I read a lot about the economy and what the experts say about it, but I get the best feel for what is happening from talking with my clients. People need mortgage money whether the economy is up, or down, but they need it for different reasons. When the economy was flying high, a typical phone call would be about buying a new, bigger home, starting an addition to their current home or buying a vacation home. I’m still doing a fair amount of new purchases, but a lot of my calls now are about cash out refinances to consolidate debt. It always makes sense to make sure your mortgage is in line with your overall finances, but it is especially important when money is tight. A debt consolidation loan can help you to restructure your debt in a way that puts more money in your pocket and gives you a plan to actually pay down your debts.
Most people look at their home mortgage and other debt separately. For many people their home is their security and paying it off quickly is their biggest financial goal. It’s not unusual to find someone who has a 15 year mortgage because they are trying to pay down their home quickly, but also has a big balance on their credit cards. The problem here is that the mortgage rate is almost always lower, and tax deductible besides. If you are carrying a balance on your credit cards you are paying interest on the interest, and if you pay the minimum payment there is almost no way to get rid of the debt. What is your over-all debt level? Are you feeling pressure making all the payment on your credit cards and other consumer debt? This is where the debt consolidation mortgage comes in.
A debt consolidation mortgage is a type of cash-out refinance where you use the equity in your home to pay off high interest debts. If you have owned your home for a few years, chances are you’ve built up some equity. Here in the Chicago area, even in this soft real estate market, appreciation has driven home prices much higher over the last years. If you are like most people, the equity in your home may be your biggest asset or source of wealth. A debt consolidation refinance doesn’t change the amount of money you owe, what it does is restructure the type of debt. By converting credit card and consumer debt into your mortgage you can lower your monthly payments, increase your tax benefits and use the savings to pay down your debt or start a savings plan. With conventional mortgages you can remortgage up to 90% of your home’s value for a cash-out loan, but the best rates are available at 70% of the appraised value ( We do have one lender who will loan 100% of your value).

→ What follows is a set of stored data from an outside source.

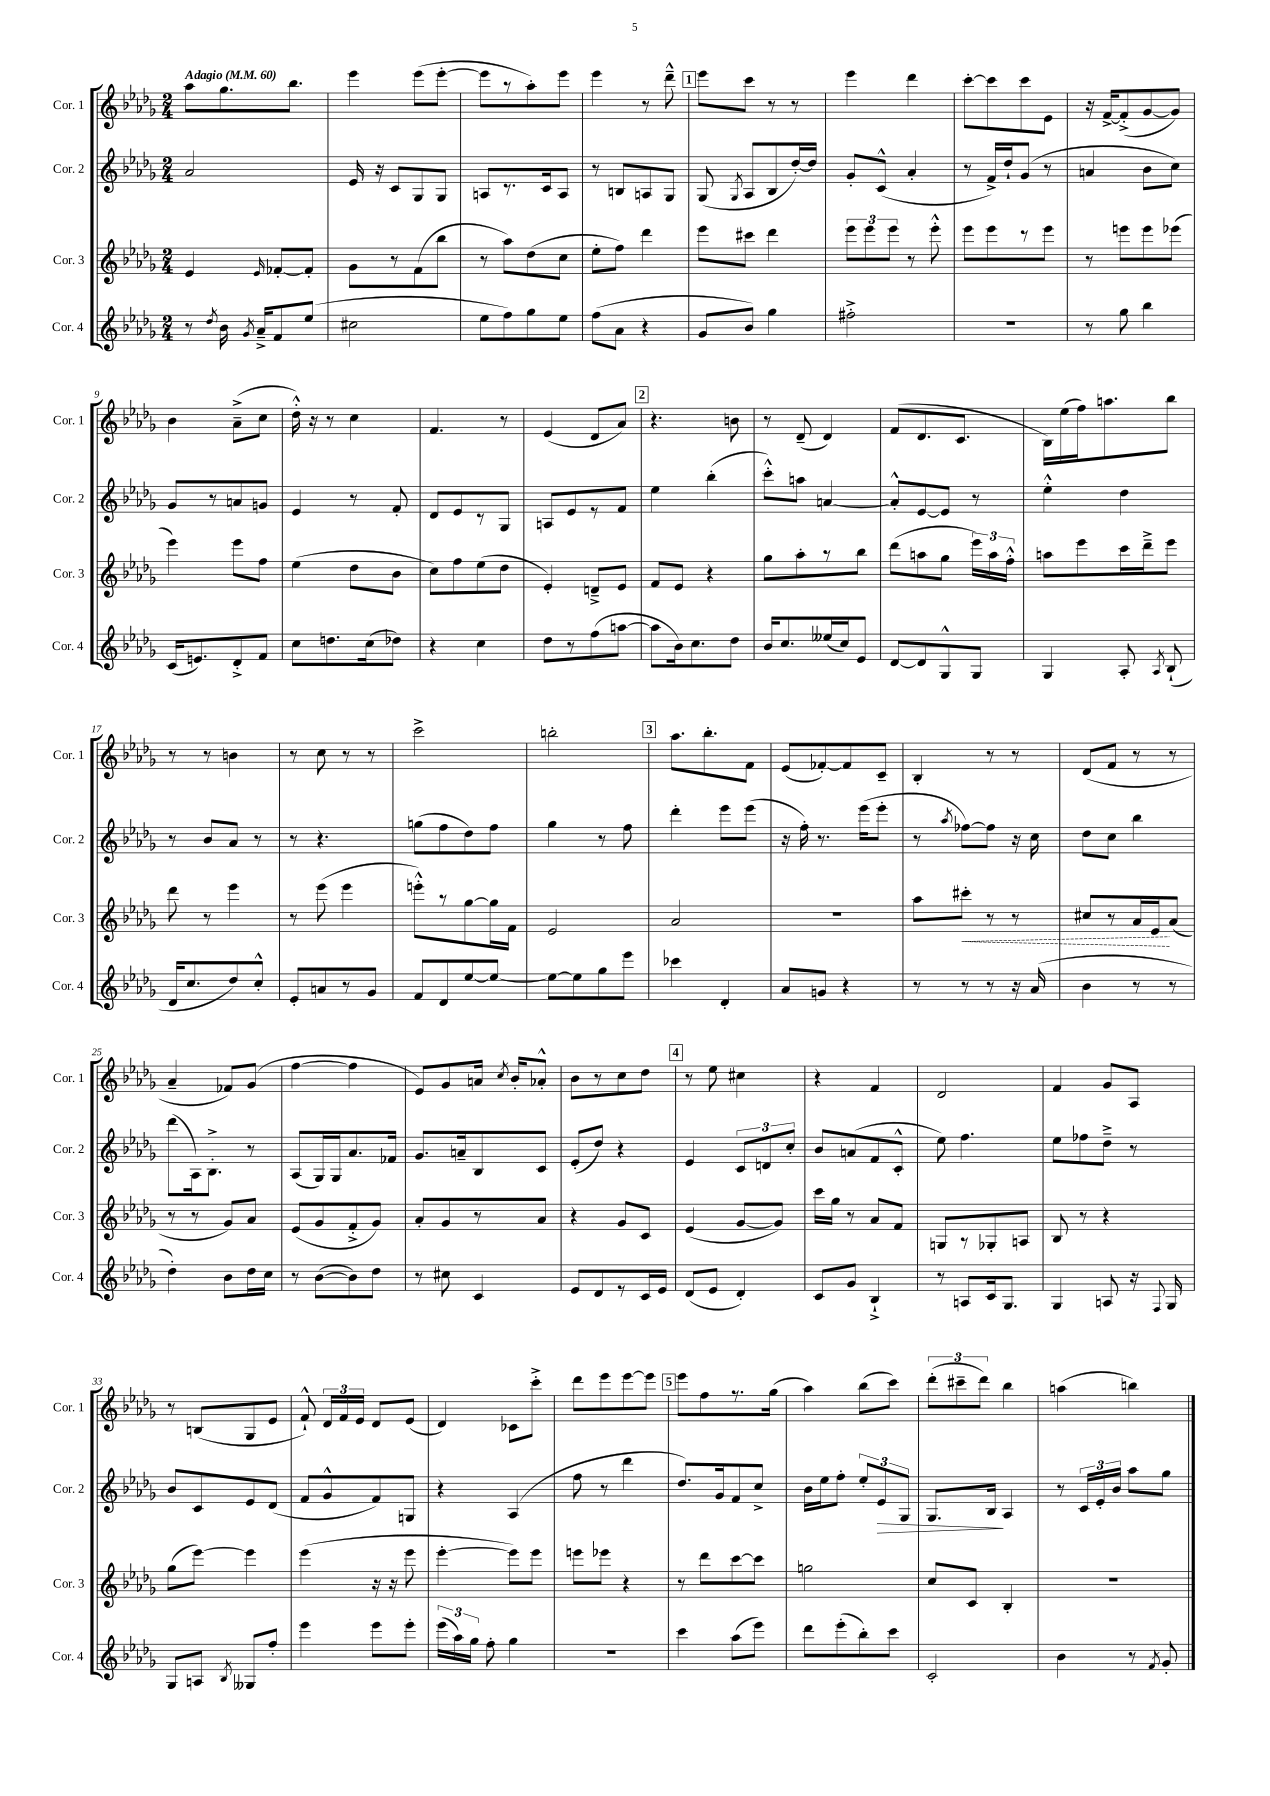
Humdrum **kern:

**kern	**kern	**kern	**kern
*staff4	*staff3	*staff2	*staff1
*clefG2	*clefG2	*clefG2	*clefG2
*k[b-e-a-d-g-]	*k[b-e-a-d-g-]	*k[b-e-a-d-g-]	*k[b-e-a-d-g-]
*M2/4	*M2/4	*M2/4	*M2/4
*MM60	*MM60	*MM60	*MM60
8r	4e-/	2a-/	8aa-\L
8qdd-/	.	.	.
16b-\	.	.	8.gg-\
8qg-/	.	.	.
16a-~^/LK	.	.	.
.	16qqe-/	.	.
8f/	[8f-'/L	.	.
.	.	.	8.bb-\J
(8ee-/J	8f-'/]J	.	.
=	=	=	=
2cc#\	8g-\L	16e-/	4eee-\
.	.	16r	.
.	8r	8c/L	.
.	(8f\	8G-/	(8eee-\L
.	8bb-\J	8G-/J	[8eee-'\J
=	=	=	=
8ee-\L	8r	8A/L	8eee-\]L
8ff\)	8aa-\L)	8.r	8r
8gg-\	(8dd-\	.	8aa-'\)
.	.	16c/k	.
8ee-\J	8cc\J	8A/J	8eee-\J
=	=	=	=
(8ff\L	8ee-'\L	8r	4eee-\
8a-\J	8ff\J)	8B/L	.
4r	4ddd-\	8A/	8r
.	.	8G-/J	8ddd-~^^\
=	=	=	=
8g-/L	8eee-\L	(8G-/	8eee-\L
.	.	8qG-/	.
8b-/J)	8ccc#\J	8A-/L	8ccc\J
4gg-\	4ddd-\	8B-/	8r
.	.	[16dd-'/L)	8r
.	.	16dd-/]JJ	.
=	=	=	=
2ff#'^\	12eee-\L	8g-'/L	4eee-\
.	12eee-\	.	.
.	.	(8c^^/J	.
.	12eee-\J	.	.
.	8r	4a-'/	4ddd-\
.	8eee-'^^\	.	.
=	=	=	=
2r	8eee-\L	8r	[8ccc'\L
.	8eee-\	16f^/LL)	8ccc\]
.	.	16dd-`/J	.
.	8r	(8g-/J	8ccc\
.	8eee-\J	8r	8e-\J
=	=	=	=
8r	8r	4a/	16r
.	.	.	[16f^/LK
8gg-\	8eee\L	.	(8f'^/]
4bb-\	8eee\	8b-\L	[8g-/
.	(8eee-\J	8cc\J)	8g-/]J)
=	=	=	=
(16c/LK	4eee-\)	8g-/L	4b-\
8.e/)	.	.	.
.	.	8r	.
8d-'^/	8eee-\L	8a/	(8a-~^\L
8f/J	8ff\J	8g/J	8cc\J
=	=	=	=
8cc\L	(4ee-\	4e-/	16dd-'^^\)
.	.	.	16r
8.dd\	.	.	8r
.	8dd-\L	8r	4cc\
(16cc\k	.	.	.
8dd-\J)	8b-\J	8f'/	.
=	=	=	=
4r	8cc\L)	8d-/L	4.f/
.	8ff\	8e-/	.
4cc\	(8ee-\	8r	.
.	8dd-\J	8G-/J	8r
=	=	=	=
8dd-\L	4e-'/)	8A/L	(4e-/
8r	.	8e-/	.
(8ff\	8d~^/L	8r	8d-/L
[8aa\J	8e-/J	8f/J	8a-/J)
=	=	=	=
8aa\]L	8f/L	4ee-\	4.r
16b-\k)	8e-/J	.	.
8.cc\	.	.	.
.	4r	(4bb-'\	.
8dd-\J	.	.	8b\
=	=	=	=
16b-/LK	8gg-\L	8ccc'^^\L)	8r
8.cc/	.	.	.
.	8aa-'\	8aa\J	(8d-~/
(16ee--/L	8r	[4a/	4d-/)
16cc/J)	.	.	.
8e-/J	8bb-\J	.	.
=	=	=	=
[8d-/L	(8ddd-\L	8a'^^/]L	(8f/L
8d-/]	8aa\	[8e-/	8.d-/
8G-^^/	8gg-\J	8e-/]J	.
.	.	.	8.c/J
8G-/J	24eee-\LL)	8r	.
.	24aa\	.	.
.	24ff'^^\JJ	.	.
=	=	=	=
4G-/	8aa\L	4ee-'^^\	16B-\LL)
.	.	.	(16ee-\
.	8eee-\	.	16ff\J)
.	.	.	8.aa\
8A-'/	16ccc\L	4dd-\	.
.	16ddd-~^\J	.	.
8qA-/	.	.	.
(8B-`/	8eee-\J	.	8bb-\J
=	=	=	=
16d-/LK	8ddd-\	8r	8r
8.cc/	.	.	.
.	8r	8b-/L	8r
8dd-/)	4eee-\	8a-/J	4b\
8cc'^^/J	.	8r	.
=	=	=	=
8e-'/L	8r	8r	8r
8a/	(8eee-\	4.r	8cc\
8r	4eee-\	.	8r
8g-/J	.	.	8r
=	=	=	=
8f/L	8eee'^^\L)	(8gg\L	2ccc^\
8d-/	8r	8ff\	.
[8ee-/	[8gg-\	8dd-\)	.
8ee-/_J	16gg-\]L	8ff\J	.
.	16f\JJ	.	.
=	=	=	=
8ee-\_L	2e-/	4gg-\	2bb'\
8ee-\]	.	.	.
8gg-\	.	8r	.
8eee-\J	.	8ff\	.
=	=	=	=
4ccc-\	2a-/	4ddd-'\	8.aa-\L
.	.	.	8.bb-'\
4d-'/	.	8eee-\L	.
.	.	(8eee-\J	8f\J
=	=	=	=
8a-/L	2r	16r	(8e-/L
.	.	16ff'\)	.
8g/J	.	8.r	[8f-'/)
4r	.	.	8f-/]
.	.	(16eee-\LK	.
.	.	8eee-'\J	8c~/J
=	=	=	=
8r	8aa-\L	8r	4B-'/
.	.	8qaa-/	.
8r	8ccc#'\J	[8ff-\L)	.
8r	8r	8ff-\]J	8r
16r	8r	16r	8r
(16a-/	.	16cc\	.
=	=	=	=
4b-\	8cc#/L	8dd-\L	(8d-/L
.	8r	8cc\J	8f/J
8r	16a-/L	4bb-\	8r
.	16e-/J	.	.
8r	(8a-/J	.	8r
=	=	=	=
4dd-'\)	8r	(8ddd-\L	4a-~/
.	8r	16A-\k)	.
.	.	8.B-'^\J	.
8b-\L	8g-/L)	.	8f-/L)
16dd-\L	8a-/J	8r	(8g-/J
16cc\JJ	.	.	.
=	=	=	=
8r	(8e-/L	(8A-/L	[4ff\
([8b-\L	8g-/	16G-/L)	.
.	.	16G-/J	.
8b-\])	8f'^/	8.a-/	4ff\]
8dd-\J	8g-/J)	.	.
.	.	16f-/Jk	.
=	=	=	=
8r	8a-'/L	8.g-/L	8e-/L)
8cc#\	8g-/	.	8g-/
.	.	16a~/k	.
4c/	8r	8B-/	16a/Jk
.	.	.	8qcc/
.	.	.	16b-'/LK
.	8a-/J	8c/J	8a-'^^/J
=	=	=	=
8e-/L	4r	(8e-'/L	8b-\L
8d-/	.	8dd-/J)	8r
8r	8g-/L	4r	8cc\
16c/L	8c/J	.	8dd-\J
16e-/JJ	.	.	.
=	=	=	=
(8d-/L	(4e-/	4e-/	8r
8e-/J	.	.	8ee-\
4d-'/)	[8g-/L	12c/L	4cc#\
.	.	12d/	.
.	8g-/]J)	.	.
.	.	12cc'/J	.
=	=	=	=
8c/L	16ccc\LL	8b-/L	4r
.	16gg-\JJ	.	.
8g-/J	8r	(8a/	.
4B-`^/	8a-/L	8f/	4f/
.	8f/J	8c'^^/J	.
=	=	=	=
8r	8G/L	8ee-\)	2d-/
8A/L	8r	4.ff\	.
16c/k	8G-'/	.	.
8.G-/J	.	.	.
.	8A/J	.	.
=	=	=	=
4G-/	8B-/	8ee-\L	4f/
.	8r	8ff-\	.
8A/	4r	8dd-~^\J	8g-/L
16r	.	8r	8A-/J
8qqF/	.	.	.
16G-/	.	.	.
=	=	=	=
8G-/L	(8gg-\L	8b-/L	8r
8A/J	[8eee-\J)	8c/	(8B/L
8qB-/	.	.	.
8G--/L	4eee-\]	8e-/	8G-/
8ff'/J	.	(8d-/J	8e-/J
=	=	=	=
4eee-\	(4eee-\	8f/L	8f`^^/)
.	.	8g-^^/	24d-/LL
.	.	.	24f/
.	.	.	24e-/JJ
8eee-\L	16r	8f/)	8d-/L
.	16r	.	.
8eee-'\J	8eee-\	8G/J	(8e-/J
=	=	=	=
(24eee-\LL	[4eee-'\	4r	4d-/)
24aa-\)	.	.	.
24gg-\JJ	.	.	.
8ff'\	.	.	.
4gg-\	8eee-\]L)	(4A-/	8c-\L
.	8eee-\J	.	8ccc'^\J
=	=	=	=
2r	8eee\L	8ff\	8ddd-\L
.	8eee-\J	8r	8eee-\
.	4r	4ddd-\	[8eee-\
.	.	.	8eee-\]J
=	=	=	=
4ccc\	8r	8.dd-/L)	8eee-\L
.	8ddd-\L	.	8ff\
.	.	16g-/k	.
(8aa-\L	[8ccc\	8f/	8.r
8eee-\J)	8ccc\]J	8cc^/J	.
.	.	.	(16gg-\Jk
=	=	=	=
8ddd-\L	2gg\	16b-\LL	4aa-\)
.	.	16ee-\J	.
(8eee-'\	.	8ff'\J	.
8bb-'\)	.	12ee-'/L	(8bb-\L
.	.	12e-/	.
8ccc\J	.	.	8ccc\J)
.	.	12G-/J	.
=	=	=	=
2c'/	8cc/L	8.G-/L	(12ddd-'\L
.	.	.	12ccc#~\
.	8c/J	.	.
.	.	.	12ddd-\J)
.	.	16B-/Jk	.
.	4B-'/	4A-/	4bb-\
=	=	=	=
4b-\	2r	8r	(4aa\
.	.	24c/LL	.
.	.	24e-'/	.
.	.	24b-/JJ	.
8r	.	8aa-\L	4bb\)
8qf/	.	.	.
8g-'/	.	8gg-\J	.
==	==	==	==
*-	*-	*-	*-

With an FHA loan you can take out up to 95% of your home’s appraised value at the best rates.
Here is an example of how this works. Say you have a home that is now worth $350,000. You still owe $200,000 on your first mortgage and have a home equity loan for another $75,000 and you have credit card and consumer debt of $50,000. The monthly payments (not counting taxes and insurance) might look like this.
Principal and interest on your first mortgage $1,319
Interest on your home equity loan 375
Minimum payments on credit cards 1,200
Total payment $2,894 per month
If you refinanced this into a new FHA loan at 95% of the home’s value, you could borrow up to $332,500. This is enough to pay off all the debt, plus the closing costs and the amounts to set up the new escrow accounts. If the new rate is at 6.0% on a 30 year fixed rate – the same rate as I used in the example – here is how it turns out.
Principal and interest $2,023
Monthly mortgage insurance 140
Total payment $2,164
This means that the debt consolidation chicago mortgage refinance saves you $730 each month.
This plan has a lot of advantages, but you are increasing and extending your mortgage which can be a scary thing. Also, you need to have a plan on what you will do with the new savings. There can be a danger in this strategy. First, you are extending your mortgage and paying the loan over a longer period of time. You also need to watch how much the refinance costs. If you are paying too much for the refinance, it will be a long time before you see any benefits. But the biggest problem is that it is too easy to get back in the same trouble if you don’t change your credit habits. I’ve seen too many people who used a cash-out refinance to consolidate their debts and get a new start, only to run up their credit cards and get right back in debt. For a long term solution you need to be able to change your outlook and credit habits, too. On the other hand, if you take some of the money you saved and use it to start a monthly savings or retirement fund, or maybe shorten your mortgage so you are debt free years faster. What is best for you depends on your financial situation and your long and short term goals. Refinancing, if done properly, can be a tool to eliminate your debt and build wealth over time. Any time you take out a loan against the equity in your home you are trading some security for the cash you need, but if you have high balances on your credit cards it can be the right way to go.